En suma: la tarea que el fondo conceptual del discurso de Boric está anunciando y que él tratará de poner en ejecución es diáfana y correcta: unir a la comunidad nacional, pero sin meterla por eso en una camisa de fuerza. Ni en una camisa de fuerza de ultraizquierda (la que pone en el centro a la clase obrera o al pueblo todo y afirma que cualquier identidad que no sea esa es inadmisible) ni menos en una de ultraderecha, para la que tampoco existen las diferencias (una derecha para la cual los chilenos y las chilenas somos intercambiables, los hombres y las mujeres, los del sur y los del norte, los de Vitacura o Las Condes con los de la comuna de Ercilla, y quien diga lo contrario es un traidor a la patria). Como es sabido, esta segunda fue la íntima convicción de Pinochet, ha sido asimismo la de nuestra oligarquía, forjadora de una identidad nacional que se dice igual para todos, pero que en realidad es desigual, hecha para su particular consumo, y que fue la que durante la reciente elección hizo suya el adversario de Boric. De paso, y como se sabe, el ultranacionalismo es uno de los rasgos claves del fascismo y su consecuencia previsible es la xenofobia.
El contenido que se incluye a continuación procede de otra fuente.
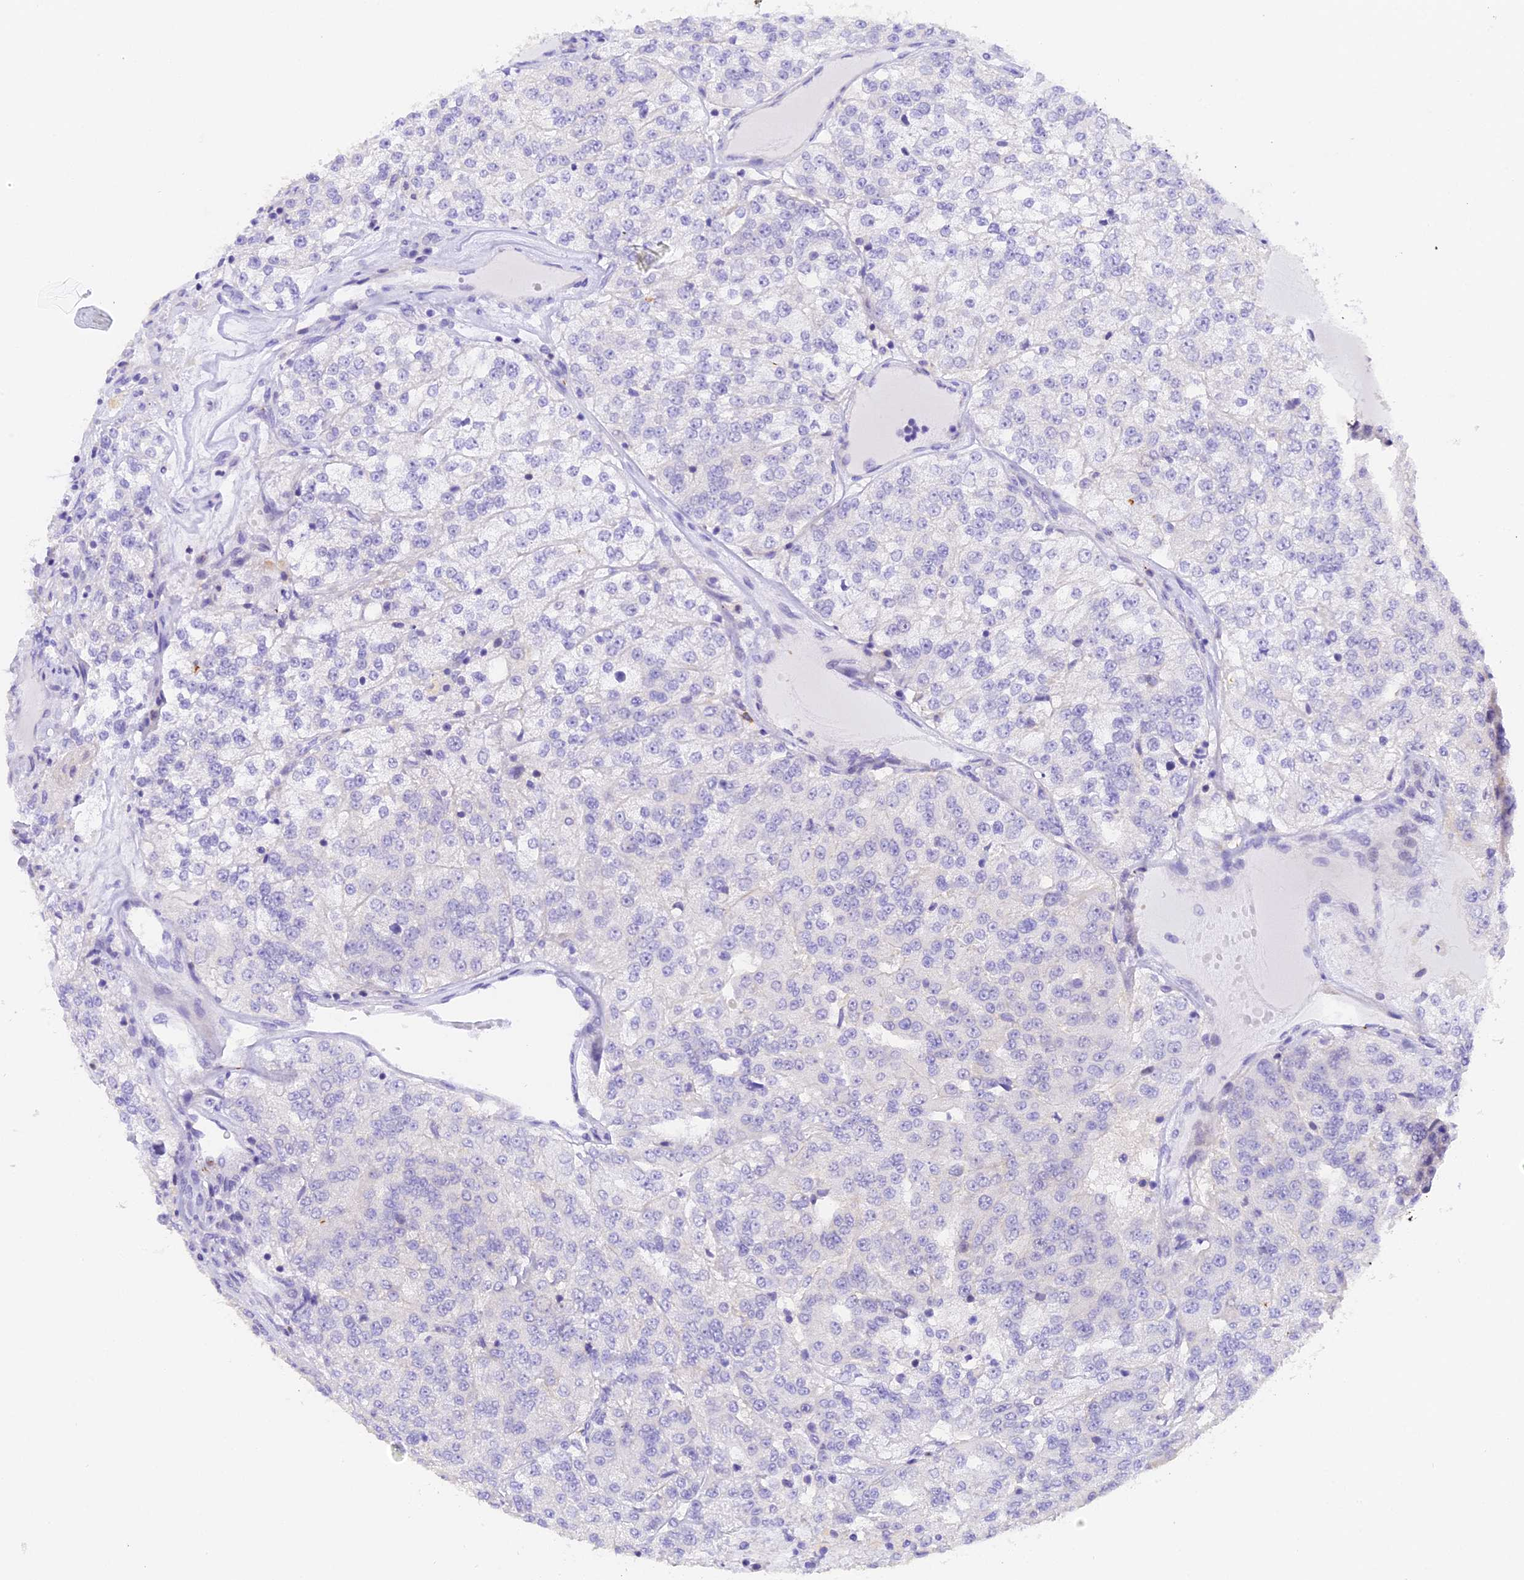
{"staining": {"intensity": "negative", "quantity": "none", "location": "none"}, "tissue": "renal cancer", "cell_type": "Tumor cells", "image_type": "cancer", "snomed": [{"axis": "morphology", "description": "Adenocarcinoma, NOS"}, {"axis": "topography", "description": "Kidney"}], "caption": "The image shows no significant staining in tumor cells of renal adenocarcinoma.", "gene": "COL6A5", "patient": {"sex": "female", "age": 63}}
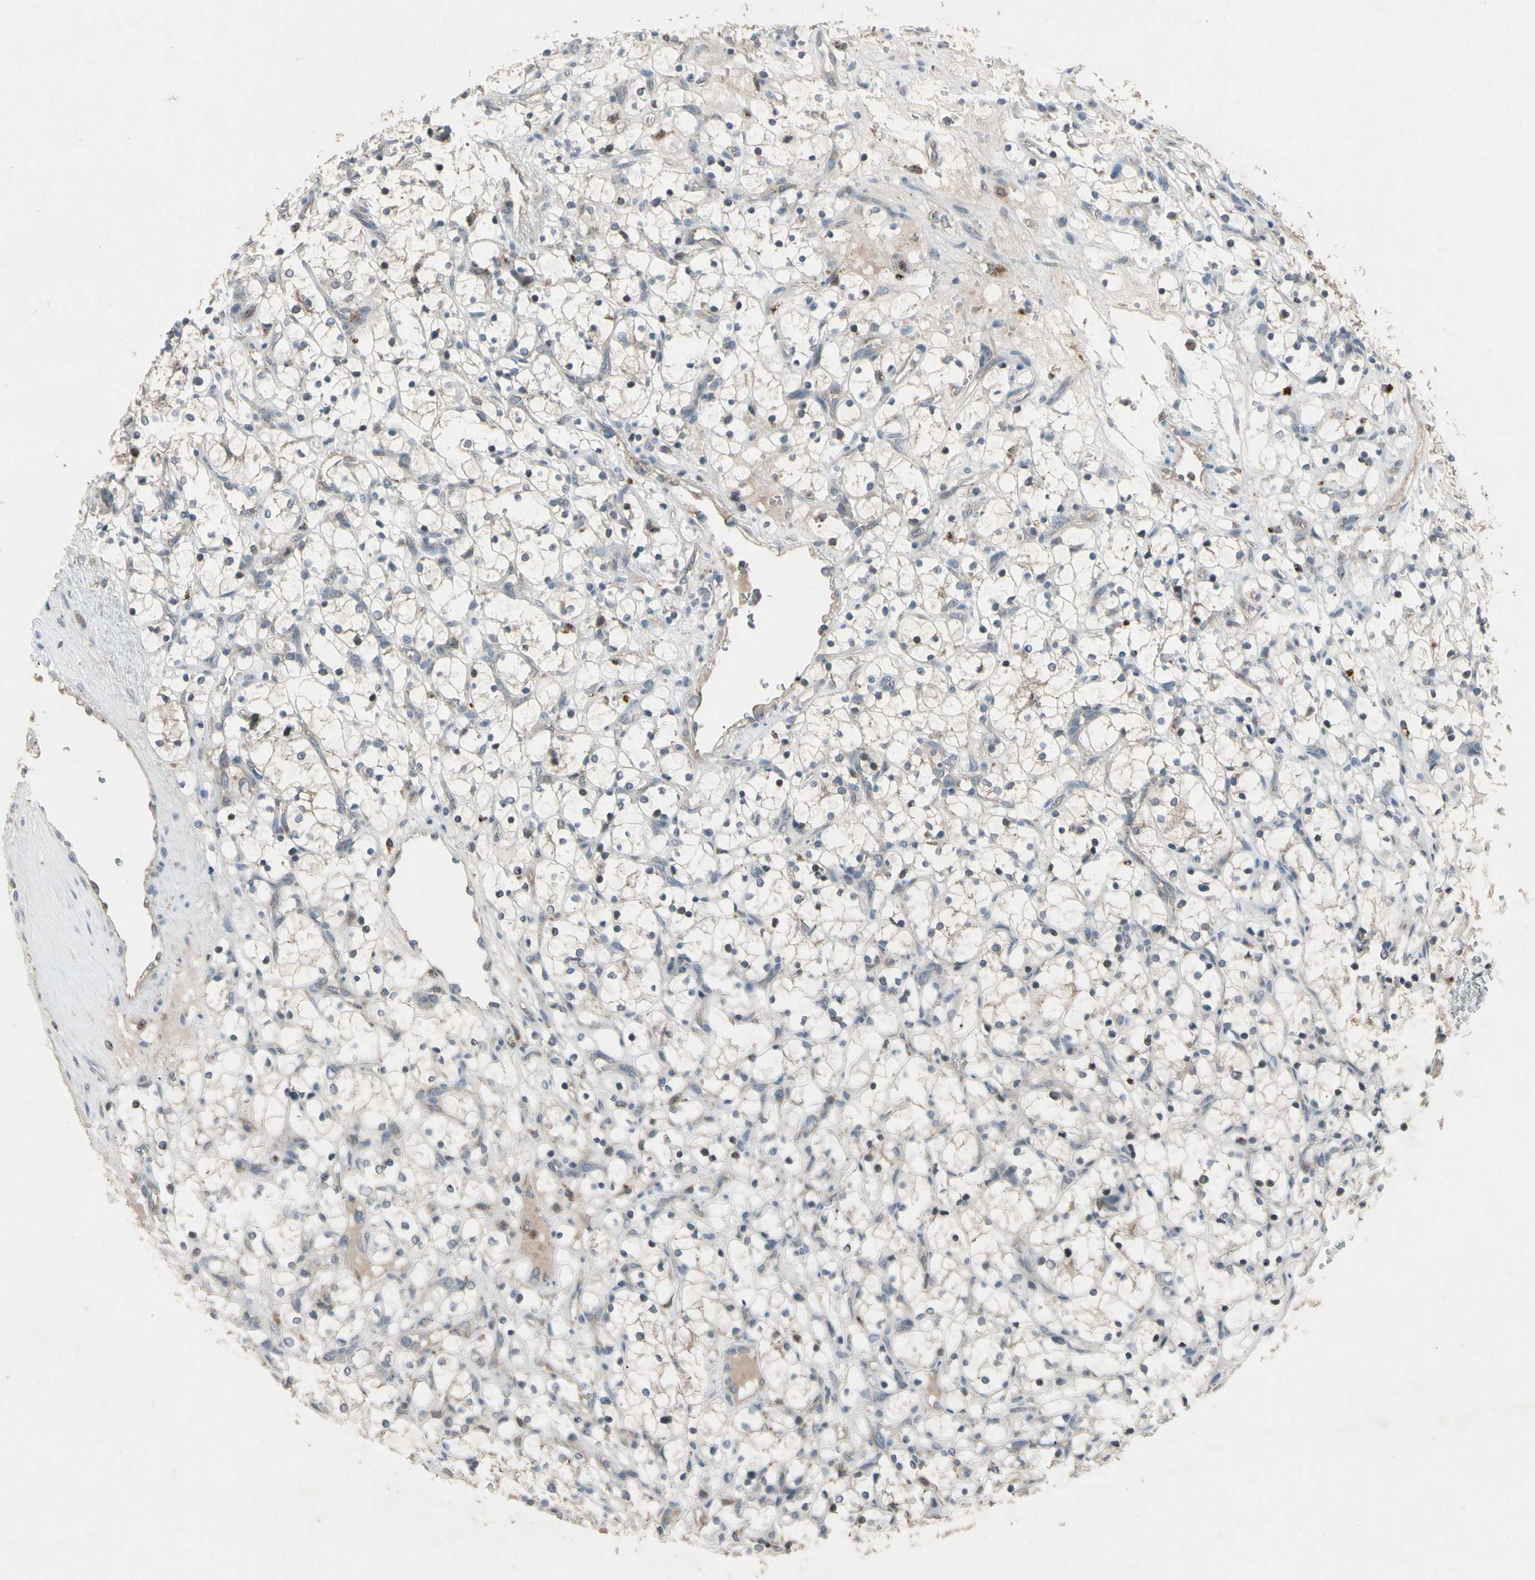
{"staining": {"intensity": "weak", "quantity": "<25%", "location": "cytoplasmic/membranous"}, "tissue": "renal cancer", "cell_type": "Tumor cells", "image_type": "cancer", "snomed": [{"axis": "morphology", "description": "Adenocarcinoma, NOS"}, {"axis": "topography", "description": "Kidney"}], "caption": "Renal adenocarcinoma stained for a protein using IHC displays no positivity tumor cells.", "gene": "NMI", "patient": {"sex": "female", "age": 69}}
Celebremos pues la diferencia, pero que esta nos sirva no para destruir la nación, sino para fortalecerla y enriquecerla, facilitando que los desacuerdos se expongan y se discutan racionalmente, haciendo del disentir y de la superación del disentir una necesidad virtuosa. En mi opinión, donde este principio se actualiza hoy en Chile de la mejor manera es en la Convención Constitucional. No sé si sus integrantes se propusieron que ello fuera así desde que sus actividades se pusieron en marcha, pero ese cuerpo de chilenos, que está compuesto por el grupo más variopinto del que se tenga registro en la historia de nuestras instituciones civiles y en el que por lo mismo podían anticiparse todo tipo de querellas, ha sabido sortear ese peligro. Tal vez sea por el trabajo en conjunto que realizan sus integrantes —todos o la gran mayoría—, que ellas/ellos se han dado cuenta de que sus identidades particulares, de etnia, de región, de género, de religión o lo que sea, por muy legítimas que sean y sin traicionarlas, no son incompatibles las unas con las otras, y sobre todo que no son incompatibles con la identidad nacional, la lealtad que las chilenas y los chilenos le debemos, para decirlo con las palabras del presidente Gabriel Boric, a un país que no es el falazmente armónico de los oligarcas, sino uno que de verdad es el “de todas y de todos”, y en el que por eso “todas y todos” participamos con igualdad de derechos e igualdad de obligaciones.